First Nations youth paddling into Penticton

Penticton Indian Band members among those on five-day voyage along Okanagan Lake

As they cruise along Okanagan Lake, canoes full of First Nations youth become united, not only in their paddle strokes, but with one another and the land around them.

“I realized how much you take for granted going through the everyday routine and you forget that connection that everyone has. It is all around us and simply beautiful,” said Nathan Paul, a 24-year-old Penticton Indian Band member who is one of the pullers on the canoes. “You just really notice the simple things and you build connections with people in the canoe and those continue on after, that is why we call it a canoe family.”

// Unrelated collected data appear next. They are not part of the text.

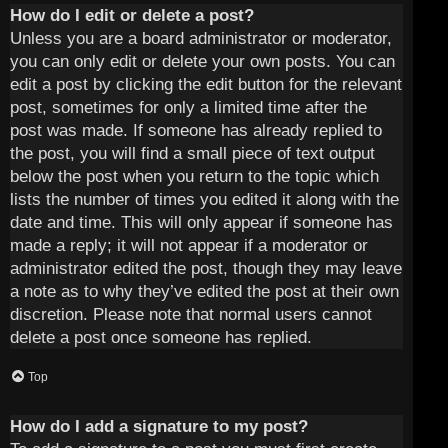
How do I edit or delete a post?
Unless you are a board administrator or moderator,
you can only edit or delete your own posts. You can
edit a post by clicking the edit button for the relevant
post, sometimes for only a limited time after the
post was made. If someone has already replied to
the post, you will find a small piece of text output
below the post when you return to the topic which
lists the number of times you edited it along with the
date and time. This will only appear if someone has
made a reply; it will not appear if a moderator or
administrator edited the post, though they may leave
a note as to why they’ve edited the post at their own
discretion. Please note that normal users cannot
delete a post once someone has replied.
Top
How do I add a signature to my post?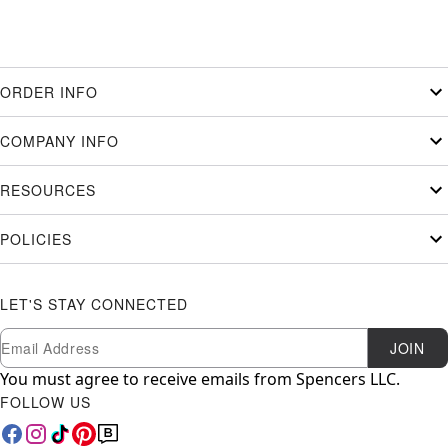
ORDER INFO
COMPANY INFO
RESOURCES
POLICIES
LET'S STAY CONNECTED
Newsletter Subscription
Email
JOIN
You must agree to receive emails from Spencers LLC.
FOLLOW US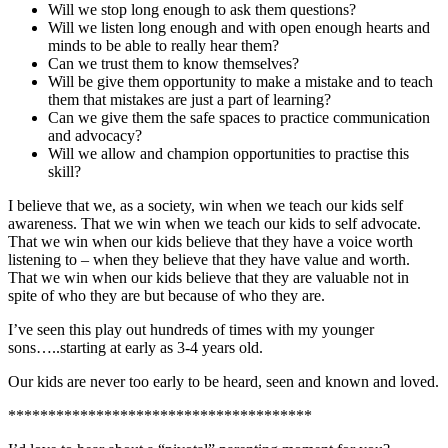
Will we stop long enough to ask them questions?
Will we listen long enough and with open enough hearts and
minds to be able to really hear them?
Can we trust them to know themselves?
Will be give them opportunity to make a mistake and to teach
them that mistakes are just a part of learning?
Can we give them the safe spaces to practice communication
and advocacy?
Will we allow and champion opportunities to practise this
skill?
I believe that we, as a society, win when we teach our kids self
awareness. That we win when we teach our kids to self advocate.
That we win when our kids believe that they have a voice worth
listening to – when they believe that they have value and worth.
That we win when our kids believe that they are valuable not in
spite of who they are but because of who they are.
I’ve seen this play out hundreds of times with my younger
sons…..starting at early as 3-4 years old.
Our kids are never too early to be heard, seen and known and loved.
**************************************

The canoes set out on Monday from Vernon and are scheduled to land at their destination in Penticton on Saturday. Working with traditional knowledge keepers, RCMP First Nations Police, restorative justice, youth intervention workers, ONA Fisheries and Penticton Search and Rescue, the PIB has been able to deliver this event. One that brings youth together with a physical challenge as well as touching their mental, emotional and spiritual well-being.

Along the five-day journey, youth are learning from cultural teachings and are encouraged to participate in drumming, singing and traditional games. Joining the journey are three canoe families from the West Coast and one from Upper Nicola. Paul said to pass the time on the water each canoe family does something different, his was singing traditional songs.

“Yesterday one canoe started singing Cover of the Rolling Stone by Dr. Hook,” laughed Paul. “It’s whatever makes it easier for us. They say when you sing it makes the canoe lighter.”

Kym Gouchie, the trip co-ordinator and PIB youth worker, said she hopes the event will become an annual one.

“The core of this is to teach from the water. It’s a physical place, it’s a spiritual place and a place that a lot of our youth never get to. It shows them what is possible and expands their boundary of their reservation or their urban centre where they are located,” said Gouchie.

Elders from PIB will be riding on the Cassabella Princess to greet the pullers as they float into Penticton on Saturday at the pier located on Okanagan Lake between 9:30 and 10:30 a.m. PIB Chief Jonathan Kruger said it is great to see all the partnerships take place and everyone working together to support the youth in revitalizing cultural ways.

“I’m very proud of our community and all the hard work that they’ve done to pull this event together. We look forward to growing this journey for years to come,” said Kruger.